Under the current conditions of fragmentary control and multiple competing groups, implementing a national process to resolve all conflicts is difficult. The complexity of local conflicts, and the many parties involved, will be a barrier to any such comprehensive plan. We proposed a step-by-step bottom up strategy that can provide a useful and robust alternative to a national plan. This strategy requires addressing local problems and building safe zones one at a time, based on ethnic geography. Indeed, in this context, the natural scale of intervention is at the community level. Our analysis should serve as a motivation for local governance creation and maintenance in Syria, rather than a blueprint. The complexity of governance creation on the ground will require adaptation due to the specifics of local conditions.

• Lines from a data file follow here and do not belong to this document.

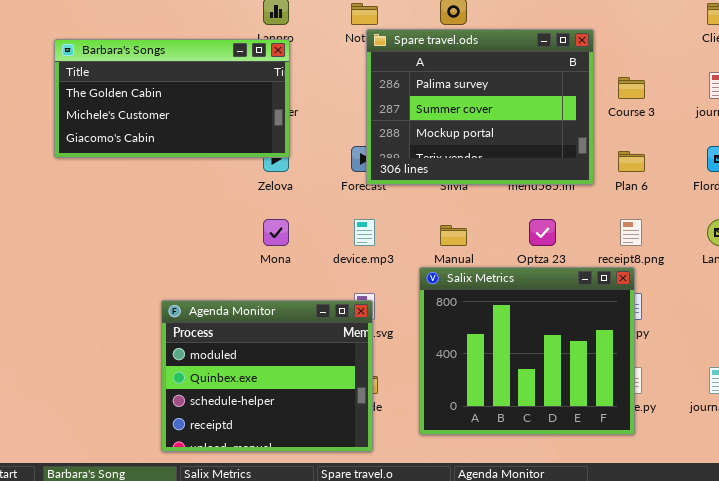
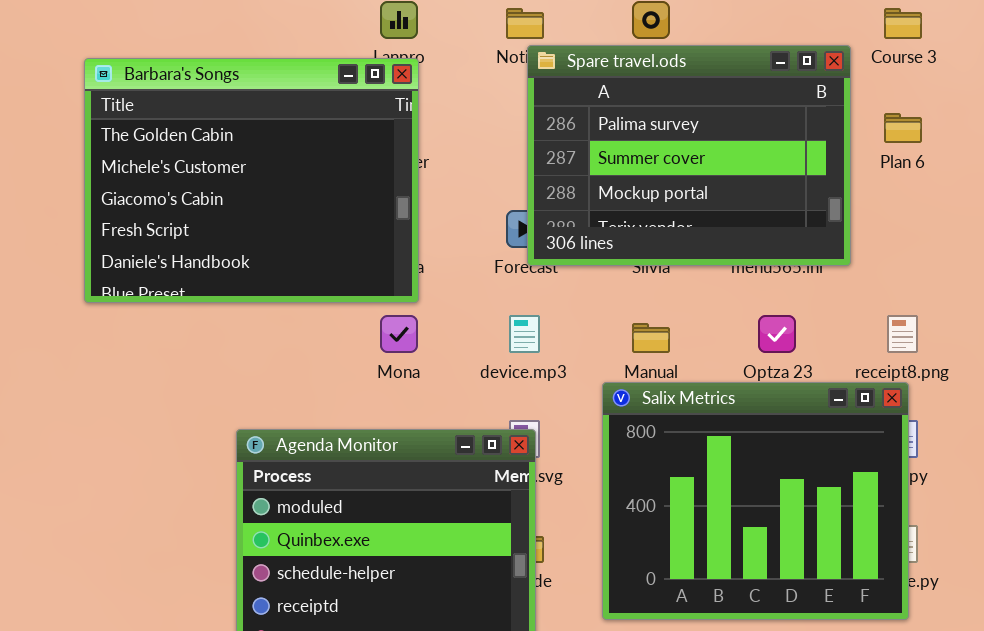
Barbara's Songs: [54,39,290,158] -> [84,58,419,303], resized
Course 3: [618,77,645,99] -> [884,8,922,39], moved
Plan 6: [618,151,645,172] -> [884,113,922,143], moved

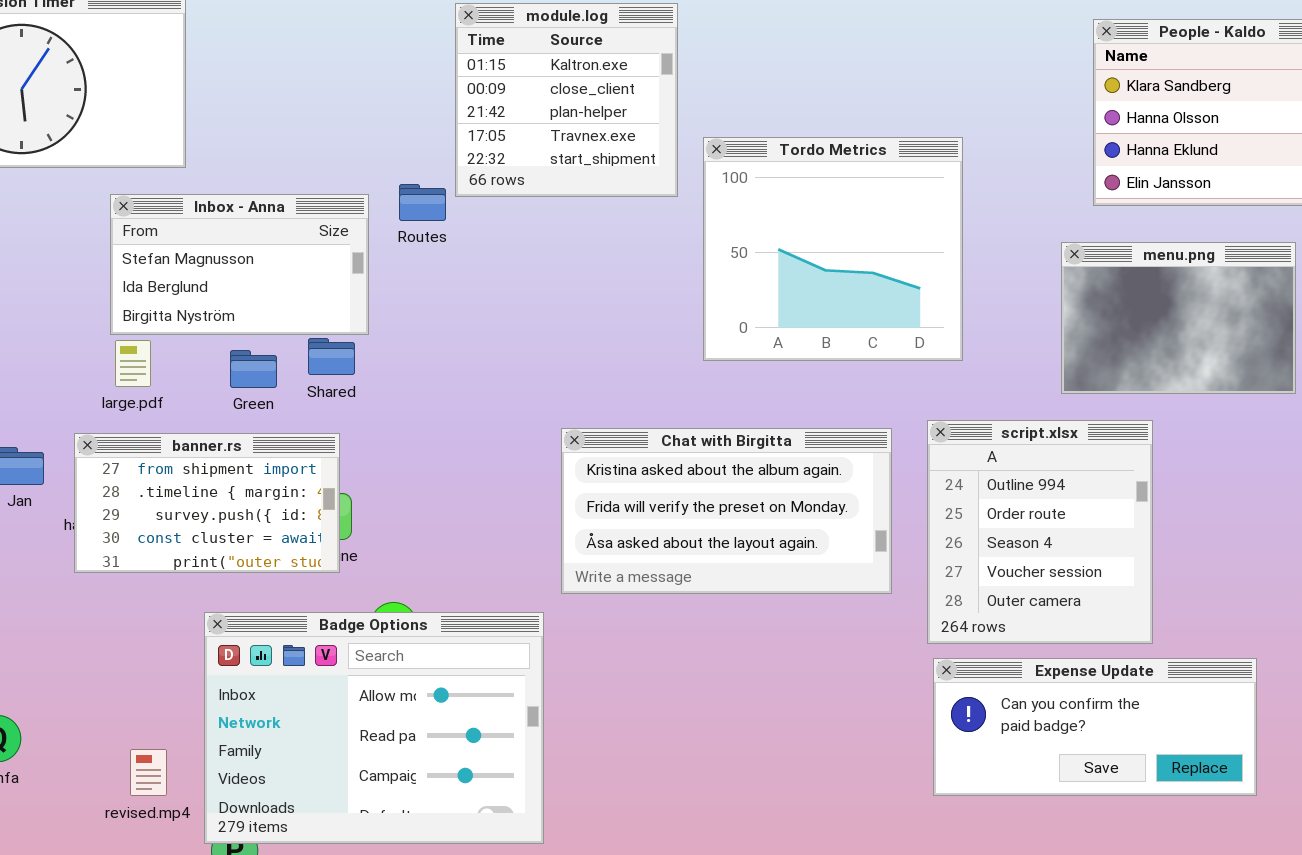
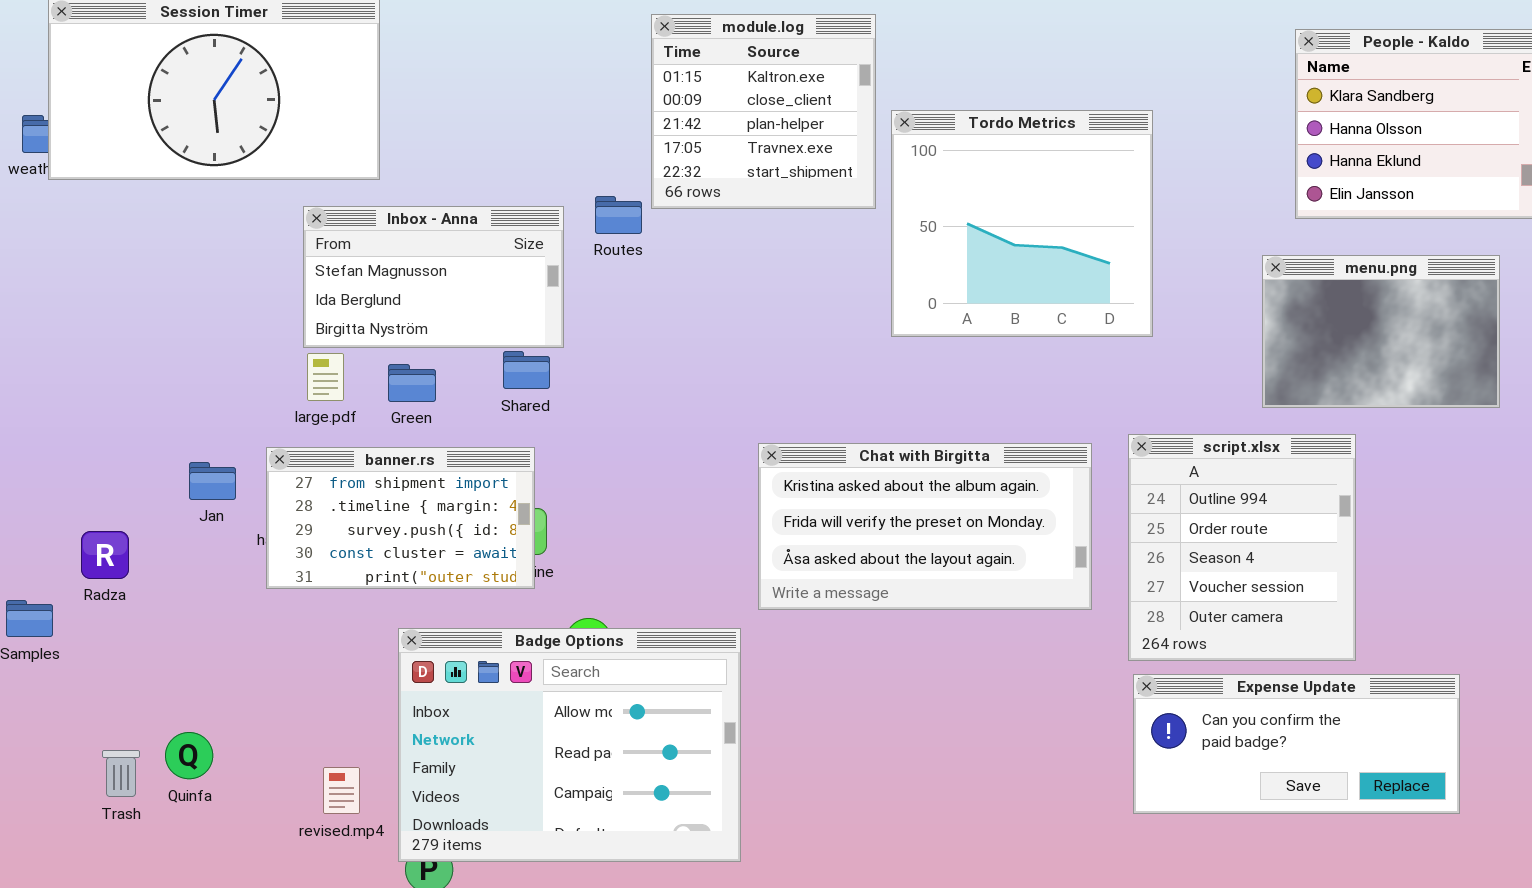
Tordo Metrics: [703,137,963,361] -> [891,110,1153,337], moved
Green: [230,350,277,388] -> [388,364,436,402], moved

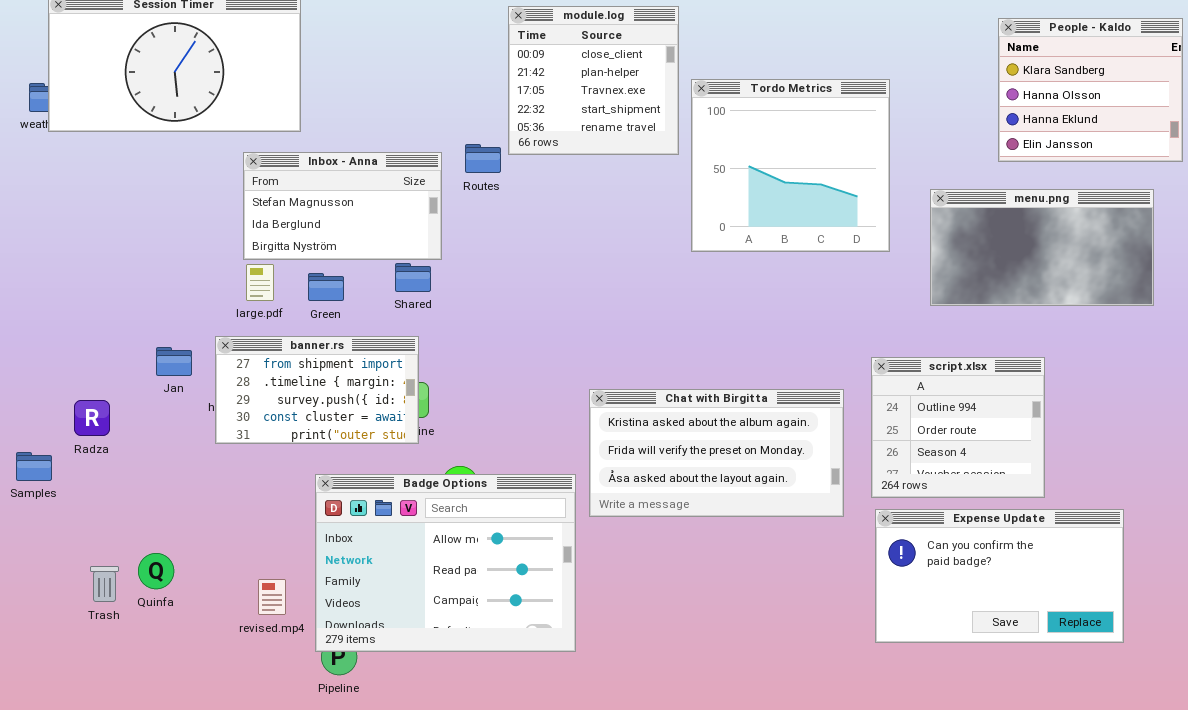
module.log: [651,14,876,209] -> [508,6,679,155], scrolled down 1 row
menu.png: [1262,255,1500,408] -> [930,189,1154,306], resized
script.xlsx: [1128,434,1356,661] -> [871,357,1045,498], resized
Chat with Birgitta: [758,443,1092,610] -> [589,389,844,517], moved
Expense Update: [1133,674,1460,814] -> [875,509,1124,643], resized

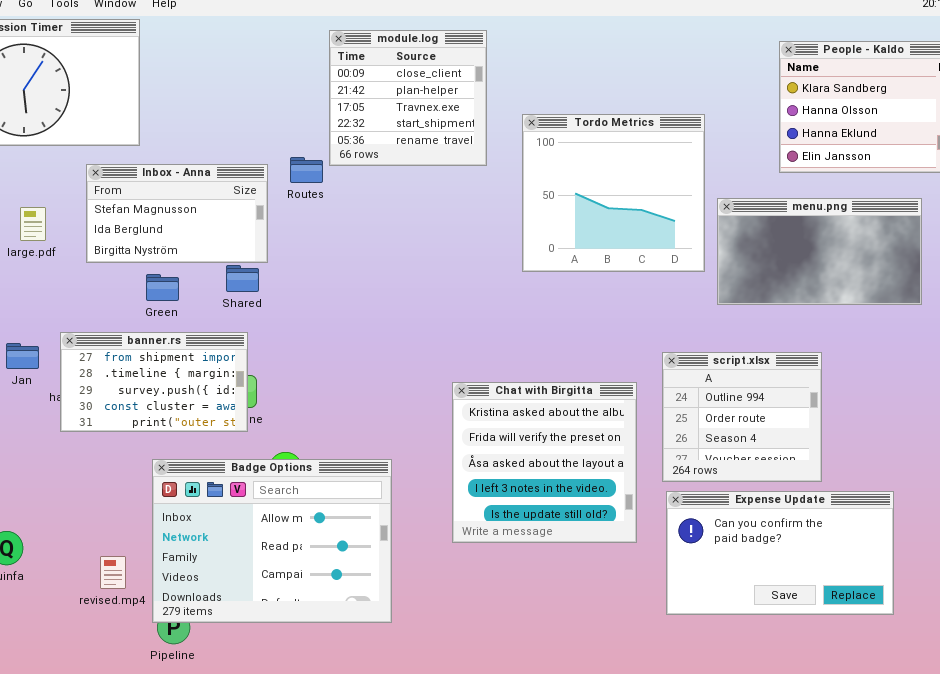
Tordo Metrics: [691,79,890,252] -> [522,114,705,272], moved
large.pdf: [246,264,274,301] -> [20,207,46,241], moved
Chat with Birgitta: [589,389,844,517] -> [452,382,637,543], resized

The greatest challenge may be seeing power as shifting from a national level to a system in which federal and local government balances national power. The current conflict is often seen as an irreconcilable power struggle between local groups and the nation-state, as embodied by its government. Here the objective is to show how local groups can coexist with national power. This coexistence is not about full autonomy. In this context, an international role may be necessary for safe zone implementation. Such a role can be particularly constructive if it serves the purpose of creating local security rather than undermining the national or local authorities.

By focusing on the local nature of interactions, the basis of community governance can be established. The structure of national power, in whatever form then occurs, becomes secondary as individual day-to-day existence can be primarily determined by the local authority and only secondarily by national governance. Although Secretary Tillerson has discussed regime change [6], we suggest that a concerted effort be pursued immediately at the local level, regardless of political changes at the top. The framework for such developments might be established in North and Northeastern Syrian territories controlled by US allied groups, ideally expanding over time to other areas.

References

  1. Rex Tillerson says US will set up safe zones for refugees from Isis, The Guardian (March 22, 2017).
  2. Raphael Parens, Yaneer Bar-Yam, Step by step to stability and peace in Syria, arXiv:1602.06835 (February 9, 2016).
  3. M.Lim,R.Metzler,Y.Bar-Yam,Globalpatternformationand ethnic/cultural violence, Science 317, 1540-4 (September 14, 2007).
  4. A. Rutherford, D. Harmon, J. Werfel, A.S. Gard-Murray, S. Bar-Yam, A. Gros, R. Xulvi-Brunet, Y. Bar-Yam, Good fences: The importance of setting boundaries for peaceful coexistence, PLoS One 9, e95660 (2014).
  5. Y. Bar-Yam, C. Friedman, Swiss-ification: Syria’s best hope for peace, NECSI Report 2013-09-02 (September 4, 2013).
  6. R. Shabad, Tillerson opens door to Syria regime change, CBS News (April 6, 2017).



Figure 1: Ethnic Geography of Syria: Colors represent different ethnic groups. Blue arrows represent areas where international intervention and safe zones are desirable. (Figure adapted from M. Izady.)